■ À FAIRE:
**a.** Résumez en deux phrases le texte sur le film Blood Diamond, s'il vous plaît.
**b.** Écrivez la suite du texte sur le film Blood Diamond en reprenant après sa dernière phrase.

En Afrique, "chaque fois qu'une ressource de valeur est découverte, les habitants de la région meurent en grand nombre et dans la misère". Et dans le cas précis des diamants, "… ces pierres servent aujourd'hui à acheter des armes et à financer des conflits locaux. Nous devons agir afin d'empêcher l'importation directe ou détournée de tous les diamants bruts provenant des zones de guerre". Se situant dans le sillage de ces propos qu'on peut entendre dans le film Blood Diamond, Edward Zwick s'engouffre dans la brèche ainsi ouverte pour apporter son écot à la lutte contre les diamants de la guerre, les diamants de sang, les diamants de la mort.

Pour ce faire, il réalise ce film de sensibilisation, déroutant quant à son fond, mais dont la structure formelle fait honneur à l'usine à rêves de Hollywood. Dès l'entame du film, grâce au montage alterné, le réalisateur met le spectateur en présence de deux mondes. Le monde douillet et feutré de ceux qui font des discours et profitent des diamants, et l'enfer de ceux qui l'extraient. Plus loin, il nous fait admirer la luminescence rougeâtre du coucher du soleil, comme pour nous rappeler sans cesse que le sujet sur lequel il planche est entaché de sang.

Par ailleurs, Blood Diamond, au travers de son récit, apparaît comme l'ascension d'un homme, Solomon Vandy (Djimon Hounsou), qui part de la gadoue des mines d'extraction de diamant au firmament de la fortune. Il gravit des montagnes, certes avec un fardeau sur le dos, mais n'est-ce pas là qu'il retrouve le sourire, et rit à gorge déployée ? Il s'envole dans un petit avion blanc épousant l'aspect d'une colombe de la paix volant vers les salles de conférence climatisées pour parler, en connaissance de cause, des dangers liés à la contrebande des diamants. C'est à ce niveau que le film est déroutant.

En effet, Solomon Vandy est un pêcheur qui vit paisiblement avec sa famille. Il veut que son fils Dia devienne médecin. Soudain, les rebelles font irruption. C'est la débandade. Solomon se retrouve malgré lui mineur, et ignore tout du lieu où se trouve sa famille. Grâce à un diamant subtilisé, et dont veut s'approprier tout le monde, il éclairera son chemin, sorte de parcours initiatique devant le mener vers les siens. Pour cela, l'aide très intéressée de Daniel Archer lui sera nécessaire. Ce nom, Archer, n'est certainement pas choisi au hasard, quand on sait que les archers sont des tireurs à l'arc, et que les francs archers, exempts d'impôts, sont des soldats de la première troupe régulière d'infanterie instituée en 1448 en France. Ce franc-tireur, mercenaire et contrebandier, traduira tout au long du film, la condescendante perception que Hollywood a des Africains. Comme pour se donner bonne conscience, le réalisateur emploie un Africain d'exception, dont la carrure et l'interprétation époustouflante du rôle de Solomon peuvent faire oublier l'infantilisation à laquelle il est assujetti. "Tu as besoin de moi que ça te plaise ou non… Sans moi, tu n'es qu'un pauvre Noir perdu en Afrique… Suis-moi… De ce côté… Dépêche-toi de sauter… Baisse-toi… Cours, cours… Si je lève la main comme ça, tu t'arrêtes. Si je la pointe vers le sol, tu te couches. Si je cris, cours, tu fonces comme si ta vie en dépendait. Compris ?" Voilà autant de propos que le "patron" Archer tient à l'endroit de son laquais.

■ DONNÉES ENREGISTRÉES:
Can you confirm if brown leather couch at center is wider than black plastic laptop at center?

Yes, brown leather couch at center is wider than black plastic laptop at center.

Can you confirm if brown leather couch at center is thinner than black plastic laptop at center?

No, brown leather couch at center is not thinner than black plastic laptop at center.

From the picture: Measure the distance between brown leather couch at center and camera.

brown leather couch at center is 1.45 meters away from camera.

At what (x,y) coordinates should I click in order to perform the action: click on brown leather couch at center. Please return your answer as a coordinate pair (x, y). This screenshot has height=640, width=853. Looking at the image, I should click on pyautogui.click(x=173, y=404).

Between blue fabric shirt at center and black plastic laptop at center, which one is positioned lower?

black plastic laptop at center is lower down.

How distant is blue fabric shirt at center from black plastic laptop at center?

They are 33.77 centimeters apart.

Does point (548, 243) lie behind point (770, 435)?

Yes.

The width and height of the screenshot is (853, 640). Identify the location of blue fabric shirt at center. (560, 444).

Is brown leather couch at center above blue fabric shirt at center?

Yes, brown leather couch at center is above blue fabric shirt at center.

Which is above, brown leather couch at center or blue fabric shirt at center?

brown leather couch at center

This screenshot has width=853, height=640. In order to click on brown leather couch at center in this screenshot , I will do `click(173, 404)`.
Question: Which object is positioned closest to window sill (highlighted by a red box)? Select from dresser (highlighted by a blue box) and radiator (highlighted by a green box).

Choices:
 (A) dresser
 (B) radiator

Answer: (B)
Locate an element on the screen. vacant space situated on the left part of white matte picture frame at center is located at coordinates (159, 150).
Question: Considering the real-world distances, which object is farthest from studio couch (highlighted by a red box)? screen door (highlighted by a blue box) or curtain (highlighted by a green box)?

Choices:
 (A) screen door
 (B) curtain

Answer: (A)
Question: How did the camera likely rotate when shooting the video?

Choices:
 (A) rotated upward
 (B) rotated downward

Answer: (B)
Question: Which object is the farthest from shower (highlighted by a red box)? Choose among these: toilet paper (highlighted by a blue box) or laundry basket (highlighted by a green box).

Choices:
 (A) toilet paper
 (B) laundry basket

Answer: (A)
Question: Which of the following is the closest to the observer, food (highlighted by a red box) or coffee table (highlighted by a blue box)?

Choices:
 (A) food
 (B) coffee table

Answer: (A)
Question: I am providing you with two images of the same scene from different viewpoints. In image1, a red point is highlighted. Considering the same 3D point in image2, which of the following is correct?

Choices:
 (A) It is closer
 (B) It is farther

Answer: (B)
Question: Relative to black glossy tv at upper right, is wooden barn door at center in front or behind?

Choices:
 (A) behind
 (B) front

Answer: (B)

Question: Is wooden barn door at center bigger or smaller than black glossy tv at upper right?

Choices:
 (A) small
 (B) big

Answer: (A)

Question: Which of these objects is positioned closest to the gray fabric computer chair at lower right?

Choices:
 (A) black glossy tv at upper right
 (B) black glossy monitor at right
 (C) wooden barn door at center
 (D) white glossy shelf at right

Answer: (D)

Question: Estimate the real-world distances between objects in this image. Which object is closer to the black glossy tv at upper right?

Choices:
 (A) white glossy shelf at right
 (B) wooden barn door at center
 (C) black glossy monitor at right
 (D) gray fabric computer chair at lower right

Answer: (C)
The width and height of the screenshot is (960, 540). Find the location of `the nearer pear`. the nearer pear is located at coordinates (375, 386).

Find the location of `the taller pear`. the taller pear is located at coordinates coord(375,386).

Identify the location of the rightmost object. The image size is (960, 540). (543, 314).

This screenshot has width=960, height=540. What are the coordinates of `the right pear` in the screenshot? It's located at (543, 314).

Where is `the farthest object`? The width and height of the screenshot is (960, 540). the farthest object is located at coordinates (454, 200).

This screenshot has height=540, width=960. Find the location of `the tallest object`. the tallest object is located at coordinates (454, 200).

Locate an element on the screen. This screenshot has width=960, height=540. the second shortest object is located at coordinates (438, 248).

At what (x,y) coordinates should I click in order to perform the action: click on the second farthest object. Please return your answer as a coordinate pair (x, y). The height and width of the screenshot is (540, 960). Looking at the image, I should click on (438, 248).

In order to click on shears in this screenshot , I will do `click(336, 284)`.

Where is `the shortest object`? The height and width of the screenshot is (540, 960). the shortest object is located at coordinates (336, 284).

■ RÉPONSES PAR TÂCHE:
**a.** Edward Zwick réalise avec Blood Diamond un film de sensibilisation contre les diamants qui financent les conflits en Afrique. Sa forme fait honneur à Hollywood, mais son fond est jugé déroutant : le récit suit Solomon Vandy, un pêcheur devenu malgré lui mineur, qui cherche sa famille grâce à un diamant avec l'aide de Daniel Archer, un contrebandier dont l'attitude traduit, selon le texte, la perception condescendante que Hollywood a des Africains.

**b.**
En outre, des réminiscences du cinéma colonial sont bien présentes dans Blood Diamond. Ce cinéma qui avilissait l'homme noir. Elles refont surface dans la séquence de la jungle où le trio Archer, Vandy, et la journaliste Maddy Bowen (Jennifer Connelly) se retrouve face-à-face avec "des milices qui protègent leur territoire", et qu'il ne faut surtout pas regarder dans les yeux. En plein 21è siècle, ces milices sont habillées comme les barbares des temps reculés. Et les gros plans cadrant leurs visages présentent plutôt leur côté farouche, au contraire de celui de la journaliste, tout sourire au moment de la tension suprême. Et pour faire retomber celle-ci, Edward Zwick utilise de façon simpliste l'accessoire de l'appareil photo. Pour filmer ces barbares, Maddy leur demande de se serrer, donc de se regrouper, comme pour leur dénier toute personnalité. En fin de compte, le réalisateur les montre en ombre, marchant en file indienne vers une école sortie de nulle part, comme si c'était des fantômes. Et c'est tout logiquement que Solomon déclare piteusement : "Je connais de bonnes personnes qui soutiennent que le mal vient des Noirs, et que c'est notre peau qui en est la cause. Qu'on était plus heureux lorsque les Blancs nous dirigeaient…". Affligeant !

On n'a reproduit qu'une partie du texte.